Yahoo shareholders have overwhelmingly
rejected proposals to stop censoring its Chinese customers and support human
rights.
A proposal at the company's annual general meeting that the company adopt a
global policy against censorship won only 15 per cent of the vote.
Another proposal to set up a human rights committee within the company to
examine how it operates got just four per cent of the vote.
"It is very disappointing; we were very supportive of the proposals," said
Steve Ballinger, a spokesman for
Amnesty
International.
"We will continue to put pressure on Yahoo and we will encourage our members
to write to them to express their feelings on the issue.
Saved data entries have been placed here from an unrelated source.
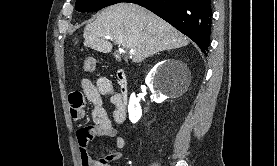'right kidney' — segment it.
Here are the masks:
<instances>
[{
    "mask_svg": "<svg viewBox=\"0 0 277 166\" xmlns=\"http://www.w3.org/2000/svg\"><path fill=\"white\" fill-rule=\"evenodd\" d=\"M167 63L177 68H184L183 63L179 61L166 60L158 63L150 71V73L146 77L145 82L150 87L153 100L156 103H162L165 99H167V96L163 94V87H162L163 77L161 74L162 69ZM128 113H129V119L133 123H136L142 115V109H141L139 100L135 97L134 93L130 96Z\"/></svg>",
    "mask_w": 277,
    "mask_h": 166,
    "instance_id": "ca27d5eb",
    "label": "right kidney"
}]
</instances>
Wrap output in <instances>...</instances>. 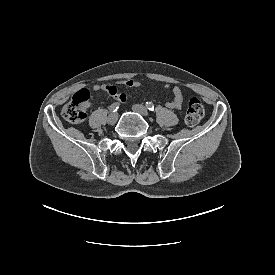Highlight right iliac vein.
Returning <instances> with one entry per match:
<instances>
[{"label": "right iliac vein", "mask_w": 275, "mask_h": 275, "mask_svg": "<svg viewBox=\"0 0 275 275\" xmlns=\"http://www.w3.org/2000/svg\"><path fill=\"white\" fill-rule=\"evenodd\" d=\"M117 119H118L117 113H111L108 117V123L113 125L117 122Z\"/></svg>", "instance_id": "obj_1"}]
</instances>
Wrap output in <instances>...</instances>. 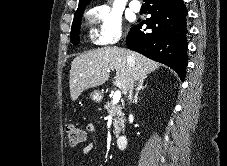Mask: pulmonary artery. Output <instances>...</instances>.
Wrapping results in <instances>:
<instances>
[{
  "instance_id": "1",
  "label": "pulmonary artery",
  "mask_w": 227,
  "mask_h": 166,
  "mask_svg": "<svg viewBox=\"0 0 227 166\" xmlns=\"http://www.w3.org/2000/svg\"><path fill=\"white\" fill-rule=\"evenodd\" d=\"M130 8L134 12H139L141 9V3L138 0H133L130 2Z\"/></svg>"
}]
</instances>
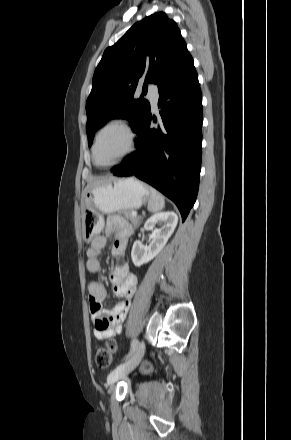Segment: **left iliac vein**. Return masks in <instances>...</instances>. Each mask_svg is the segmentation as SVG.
Wrapping results in <instances>:
<instances>
[{"mask_svg": "<svg viewBox=\"0 0 291 440\" xmlns=\"http://www.w3.org/2000/svg\"><path fill=\"white\" fill-rule=\"evenodd\" d=\"M145 353V345L143 342L139 343L133 354L124 363L113 369L107 378L109 385L114 384L119 379L124 378L129 373H131L141 362L143 355Z\"/></svg>", "mask_w": 291, "mask_h": 440, "instance_id": "left-iliac-vein-1", "label": "left iliac vein"}]
</instances>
We have not given up on
this in the slightest."
Amnesty issued a report last week that was
highly
critical of Yahoo, Google, Microsoft and Cisco for supporting censorship in
China and around the world.
Yahoo has consistently claimed that it has to obey local laws in the
countries in which it operates, despite the Chinese constitution guaranteeing
free speech.
Reporters without Borders has alleged that
Yahoo regularly works with the Chinese police and was involved in most of the
cases where dissidents or journalists who annoyed the authorities have been
jailed.
The company refused to testify at a
special
conference on the issue held by the US government Congressional Human Rights
Caucus, preferring instead to send a statement.
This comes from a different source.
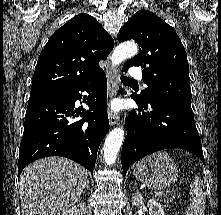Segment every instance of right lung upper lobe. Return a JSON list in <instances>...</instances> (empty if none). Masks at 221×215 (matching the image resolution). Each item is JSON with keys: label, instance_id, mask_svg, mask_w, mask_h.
Here are the masks:
<instances>
[{"label": "right lung upper lobe", "instance_id": "obj_1", "mask_svg": "<svg viewBox=\"0 0 221 215\" xmlns=\"http://www.w3.org/2000/svg\"><path fill=\"white\" fill-rule=\"evenodd\" d=\"M114 40L98 21L78 14L59 28L41 52L29 100L50 97L88 80L101 70Z\"/></svg>", "mask_w": 221, "mask_h": 215}]
</instances>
"We do not consider the internet situation in China to be one of 'business as
usual'," it said.
"Beyond commercial considerations, we believe that our services have promo
ted personal expression and enabled far wider access to independent sources of
information for hundreds of millions of individuals in China and elsewhere in
the world."
Yahoo is also facing a
legal challenge in
the courts in California from a Chinese journalist who was sentenced to 10
years' forced labour after Yahoo helped with his arrest.